When people ask What Would Jesus Do, I remember how he hid in that cave for 3 days after people were so mean to him.
That’s more my speed.
I was really getting my act together–eating right, exercising regularly, looking hot, feeling strong, and doing good work. Then I woke up.
Finally a use for spoilers…
I remember when “Something’s eating up data.” meant that guy from Star Trek was deeply troubled.
you should always wash your sheets once a week in case they are really ghosts and need a shower
me: how bad is it
dr: nothing that can’t be fixed with some mild dietary restrictions and moderate exercise
[later]
wife: what did the doctor say
me: linda….i’m dying
My husband likes to watch The Bachelorette and I like to stare at him when he does
Friend, at my first Pride: are you disappointed?
Me, dressed as a lion: no it’s fine
[first day as a baker]
boss: open this door. you better not be making sculptures again
me: ahh [frantically trying to hide bread pitt and angelina doughlie] just a second
Irony. The opposite of wrinkly.
*suddenly pulls away from kissing* BUT WHERE DOES THE STORK GET THE BABY FROM?!?
So glad I don’t subtweet like SOME PEOPLE.

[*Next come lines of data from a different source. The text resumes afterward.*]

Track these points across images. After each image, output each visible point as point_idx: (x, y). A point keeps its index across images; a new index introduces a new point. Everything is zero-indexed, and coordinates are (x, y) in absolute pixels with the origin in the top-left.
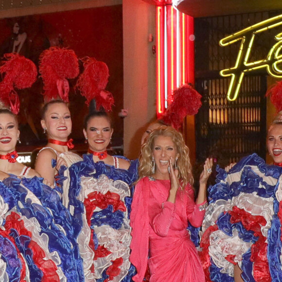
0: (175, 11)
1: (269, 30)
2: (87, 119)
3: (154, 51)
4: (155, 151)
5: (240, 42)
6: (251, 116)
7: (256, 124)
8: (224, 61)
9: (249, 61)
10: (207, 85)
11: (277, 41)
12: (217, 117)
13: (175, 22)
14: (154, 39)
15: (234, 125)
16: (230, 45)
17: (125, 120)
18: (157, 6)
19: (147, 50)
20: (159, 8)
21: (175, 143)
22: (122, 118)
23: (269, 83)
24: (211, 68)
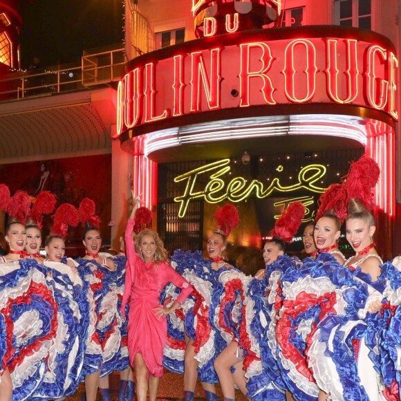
0: (145, 159)
1: (206, 173)
2: (85, 232)
3: (132, 184)
4: (143, 245)
5: (187, 179)
6: (193, 228)
7: (196, 232)
8: (177, 192)
9: (193, 192)
10: (166, 207)
11: (211, 180)
12: (171, 227)
13: (146, 166)
14: (132, 176)
15: (182, 233)
16: (180, 182)
17: (112, 228)
18: (134, 155)
19: (127, 183)
20: (136, 157)
21: (155, 240)
22: (110, 227)
23: (205, 206)
24: (168, 197)
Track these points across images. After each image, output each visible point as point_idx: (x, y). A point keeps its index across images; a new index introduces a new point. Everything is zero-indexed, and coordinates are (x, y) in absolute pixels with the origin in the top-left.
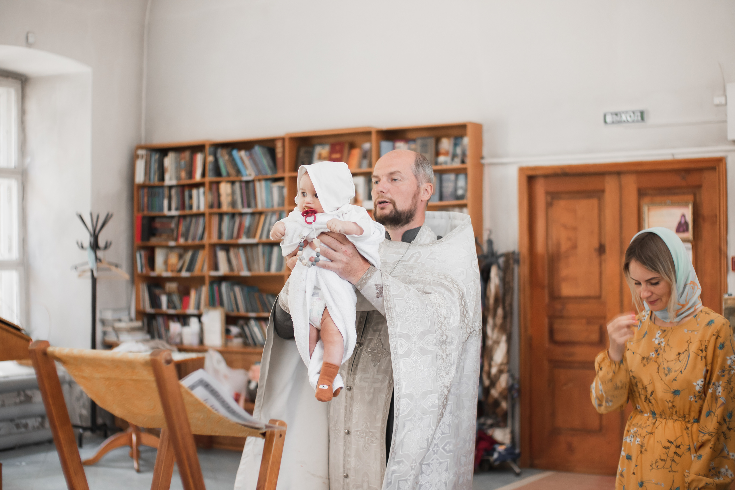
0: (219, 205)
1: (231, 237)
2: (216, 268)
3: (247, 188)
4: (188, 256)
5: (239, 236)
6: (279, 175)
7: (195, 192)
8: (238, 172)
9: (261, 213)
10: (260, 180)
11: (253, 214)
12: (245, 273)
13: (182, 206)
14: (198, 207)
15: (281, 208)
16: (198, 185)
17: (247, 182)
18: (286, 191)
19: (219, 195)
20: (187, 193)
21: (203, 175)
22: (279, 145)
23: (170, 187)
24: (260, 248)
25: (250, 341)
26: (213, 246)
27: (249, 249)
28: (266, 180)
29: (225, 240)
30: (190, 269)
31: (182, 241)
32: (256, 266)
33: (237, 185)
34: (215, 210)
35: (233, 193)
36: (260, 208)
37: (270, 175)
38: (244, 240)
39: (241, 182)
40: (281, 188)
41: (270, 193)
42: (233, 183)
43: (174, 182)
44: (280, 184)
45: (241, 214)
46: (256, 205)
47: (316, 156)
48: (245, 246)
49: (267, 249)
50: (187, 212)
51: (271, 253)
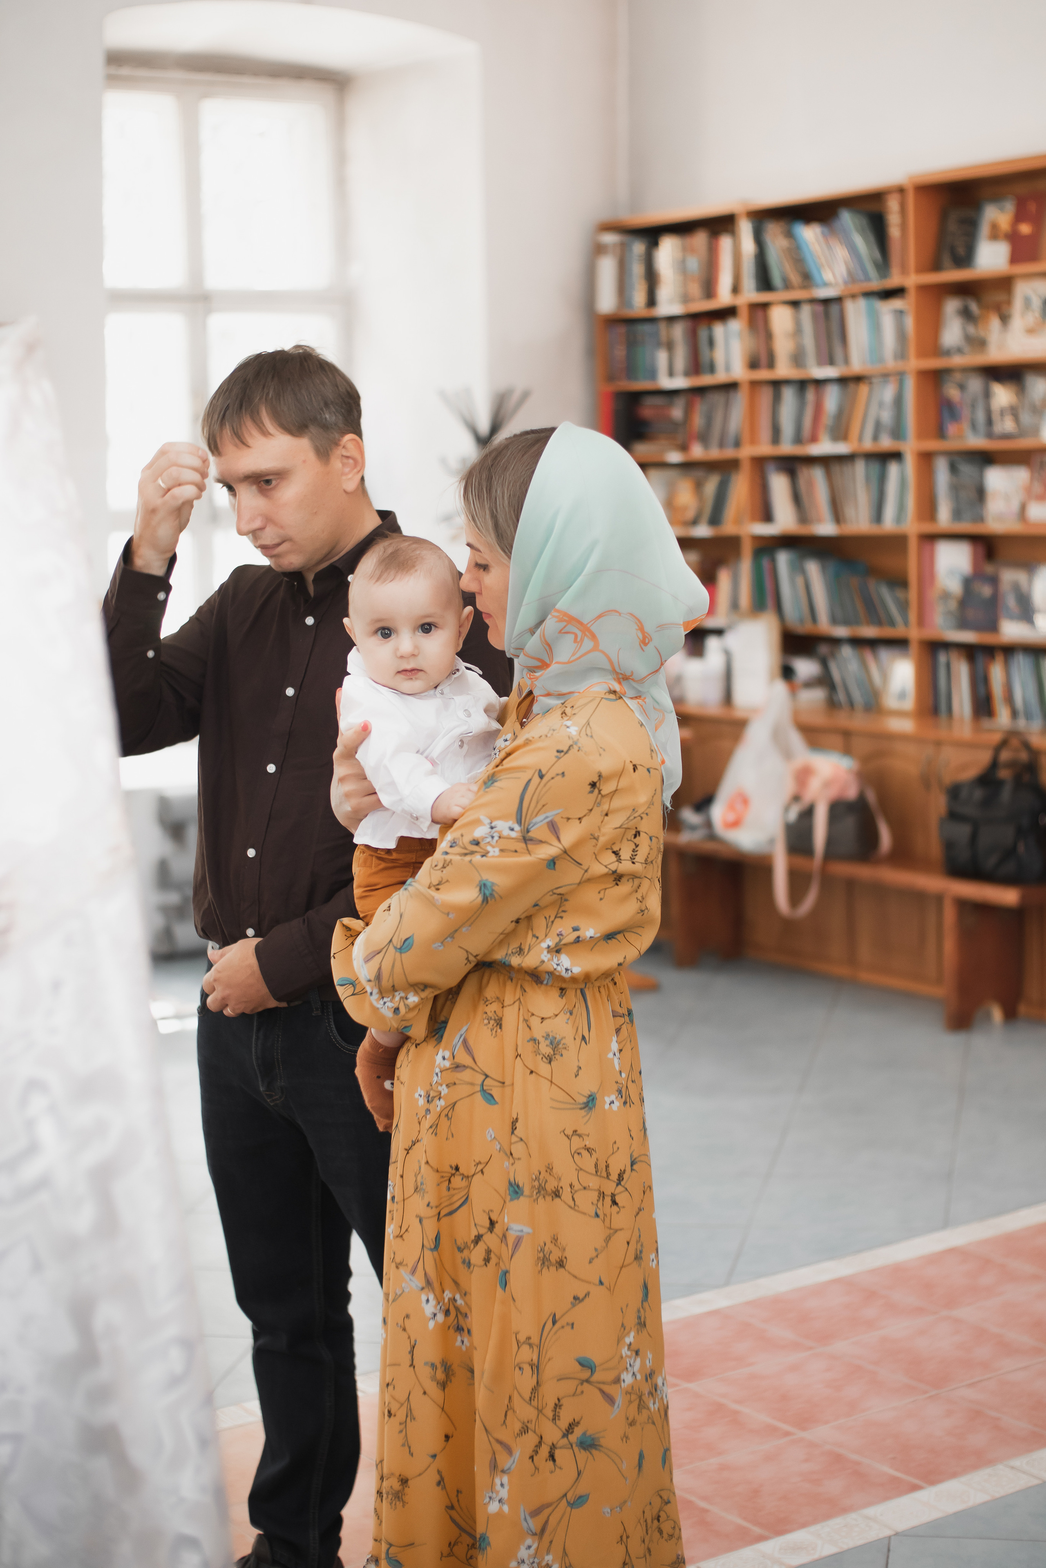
0: (771, 364)
1: (798, 439)
2: (767, 516)
3: (827, 315)
4: (711, 486)
5: (814, 439)
6: (895, 280)
7: (719, 330)
8: (807, 279)
9: (858, 379)
10: (853, 296)
11: (843, 381)
12: (826, 528)
13: (696, 366)
14: (728, 368)
15: (900, 365)
16: (726, 314)
17: (826, 302)
18: (910, 322)
19: (769, 336)
20: (703, 334)
21: (736, 289)
22: (893, 205)
23: (671, 319)
24: (860, 468)
25: (841, 696)
26: (760, 463)
27: (836, 469)
28: (868, 294)
29: (787, 448)
30: (715, 520)
31: (697, 452)
32: (849, 511)
33: (806, 311)
34: (763, 374)
35: (798, 331)
36: (857, 364)
37: (876, 284)
38: (825, 447)
39: (813, 301)
40: (900, 313)
41: (876, 327)
42: (795, 304)
43: (676, 309)
44: (897, 304)
45: (819, 383)
46: (847, 360)
47: (984, 229)
48: (826, 461)
49: (875, 467)
50: (706, 380)
51: (882, 479)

My kid lost his tooth eating a taco 2 weeks ago and we still haven’t found it.
He swears he didn’t swallow it and that it’s “just hiding.”
Yeah, hiding in the sewer.
Teenage Mutant Ninja Tooth.
Why would I pay for a haunted house when I can wake up to my kid silently standing by my bed at 5 AM.
4- I make a lot of noises when I poop
Me- that’s okay buddy we all do
4- I know mom, sometimes I can hear you and dad in your room at night
My greatest fear about not having children is that I might miss out on certain life experiences, such as getting caught in a bitter custody battle
Her: draw me like one of your French girls
Me, seductively: *puts her hand onto paper* this will be the perfect hand turkey
I switched from the cutting wheel to pizza scissors and it’s like I spent the first half of my life trying to shave with a banana.
I just ate an entire cake to get the taste of salad out of my mouth.
I’ll make you feel safe in that you’ll know you can outrun me if we are being chased by a murderer.
BECOME UNGOVERNABLE
OMG YOU SHOULD DO A CARTWHEEL RIGHT NOW
– alcohol
If I ever went to jail for murder it would be for murdering my printer.
All bottle caps are twist-offs if you have a prosthetic robot hand
Farms in Mexico are measured in Hectors.
Yall keep making fun of millennials you gonna regret all those karate lessons you bought us
My toddler growls every time someone says she’s cute and now I can finally say something about parenting has given me joy
Things that are dangerous-
-riding a motorcycle
-sharks
-riding sharks
When the hostess at the restaurant says “table for two?”, I always like to look surprised and whisper “you can see her too?”.